So much money, so little time.
President Benigno Aquino III ’s economic managers on Tuesday came under fire from senators over the administration’s apparently slow public spending, which has translated to P1.12 trillion in undisbursed funds from the national budget.
Even Sen. Franklin Drilon, chair of the chamber’s finance committee and an ardent supporter of the President, sounded the alarm, saying “the government would have to do more spending, particularly in infrastructure, given the expected downturn in the US economy, which will affect our exports.”

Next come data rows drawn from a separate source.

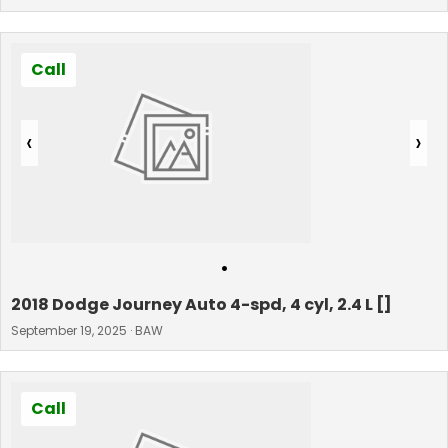
Call
‹
›
•
2018 Dodge Journey Auto 4-spd, 4 cyl, 2.4 L []
September 19, 2025 · BAW
Call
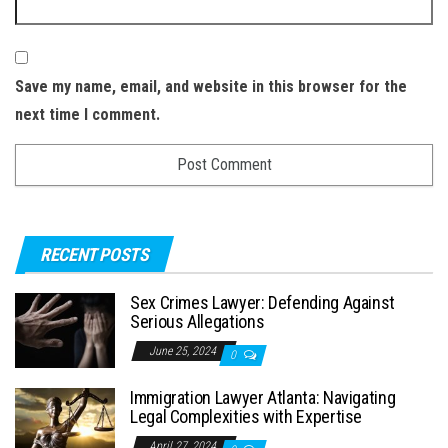
Save my name, email, and website in this browser for the
next time I comment.
RECENT POSTS
Sex Crimes Lawyer: Defending Against
Serious Allegations
June 25, 2024
0
Immigration Lawyer Atlanta: Navigating
Legal Complexities with Expertise
April 27, 2024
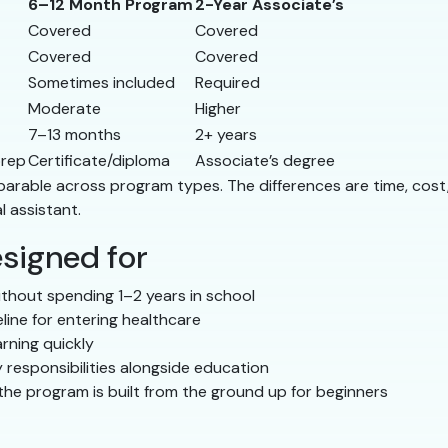
6–12 Month Program
2-Year Associate’s
Covered
Covered
Covered
Covered
Sometimes included
Required
Moderate
Higher
7–13 months
2+ years
prep
Certificate/diploma
Associate’s degree
comparable across program types. The differences are time, co
l assistant.
signed for
thout spending 1–2 years in school
line for entering healthcare
rning quickly
 responsibilities alongside education
he program is built from the ground up for beginners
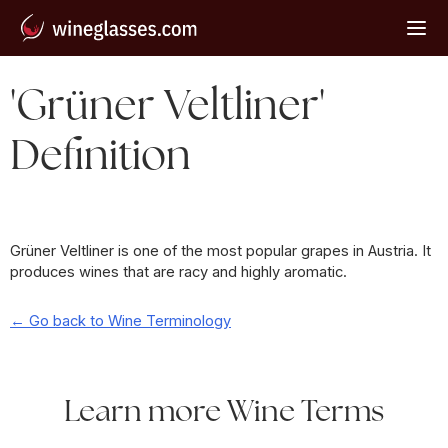
'Grüner Veltliner'
Definition
Grüner Veltliner is one of the most popular grapes in Austria. It
produces wines that are racy and highly aromatic.
← Go back to Wine Terminology
Learn more Wine Terms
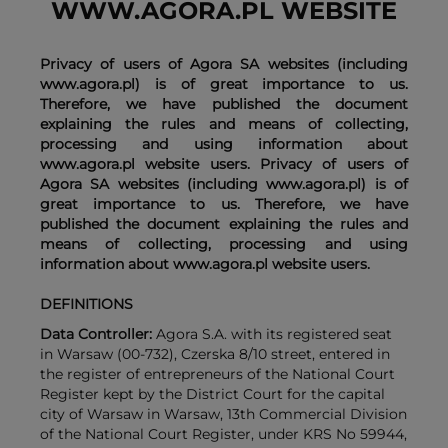
WWW.AGORA.PL WEBSITE
Privacy of users of Agora SA websites (including
www.agora.pl) is of great importance to us.
Therefore, we have published the document
explaining the rules and means of collecting,
processing and using information about
www.agora.pl website users. Privacy of users of
Agora SA websites (including www.agora.pl) is of
great importance to us. Therefore, we have
published the document explaining the rules and
means of collecting, processing and using
information about www.agora.pl website users.
DEFINITIONS
Data Controller:
Agora S.A. with its registered seat
in Warsaw (00-732), Czerska 8/10 street, entered in
the register of entrepreneurs of the National Court
Register kept by the District Court for the capital
city of Warsaw in Warsaw, 13th Commercial Division
of the National Court Register, under KRS No 59944,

“So we must be able to generate domestic economic activity through public spending on infrastructure in particular, so that we can generate jobs,” Drilon told reporters after the budget hearing.
The administration, for instance, has yet to spend the P12.5-billion fund for its public-private partnership (PPP) program this year, Senate President Juan Ponce Enrile noted.

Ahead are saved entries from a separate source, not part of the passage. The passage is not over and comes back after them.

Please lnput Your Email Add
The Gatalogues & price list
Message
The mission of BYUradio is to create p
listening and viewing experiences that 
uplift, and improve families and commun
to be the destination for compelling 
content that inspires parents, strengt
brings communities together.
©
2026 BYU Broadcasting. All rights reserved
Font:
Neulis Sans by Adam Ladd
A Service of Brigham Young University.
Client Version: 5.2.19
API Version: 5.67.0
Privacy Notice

Yet, the Palace is requesting another P22 billion in PPP projects for next year, an amount which could bring the total allocation to P34 billion if the current fund remained untouched, according to Budget Secretary Florencio Abad.
“Apparently, the PPP, the much-vaunted flagship projects, have practically not taken off the ground,” Drilon said. “The senators expressed pessimism as to whether or not these PPP projects can be executed in the manner that (they were) conceived.”
Useless asset
Sen. Edgardo Angara said he could not explain or justify why the administration was hoarding so much public money.
“In public finance, money unspent is a useless asset when there’s so many urgent, necessary infrastructure and public works projects crying out for execution and implementation,” Angara said at the hearing.
The administration’s apparently slow action in infrastructure projects is evident in the Department of Education (DepEd), which still has a “backlog” of around 65,000 classrooms.
Unspent budget
Abad acknowledged that the DepEd had yet to spend P10.3 billion in this year’s budget for school buildings.
He said the backlog was originally more than 93,000 classrooms, but the government was building 30,000 classrooms.
Angara called for an “innovative way” to speed up the construction of new classrooms.
Drilon suggested that the unspent DepEd budget for classrooms be put in a financial institution as “the guarantee of private contractors undertaking the massive school-building program.”
Abad said slow public spending could be attributed partly to “lump sums needed to be aggregated, which took about the latter part of the last semester.”
“Now that they have been disaggregated, I’m very sure, Mr. Chairman, that the level of obligation and disbursement will increase dramatically over the next six months,” he told senators.
Difficult task
Within the next six months, the economic managers said the government will spend P1.12 trillion, a move Drilon described as “a very difficult task.”
Of the amount, Drilon said P613 billion would be mandatory expenditures in the form of salaries and other items.
The remaining P399 billion would cover “nonmandatory items” such as infrastructure, capital outlay, and maintenance and other operating expenses.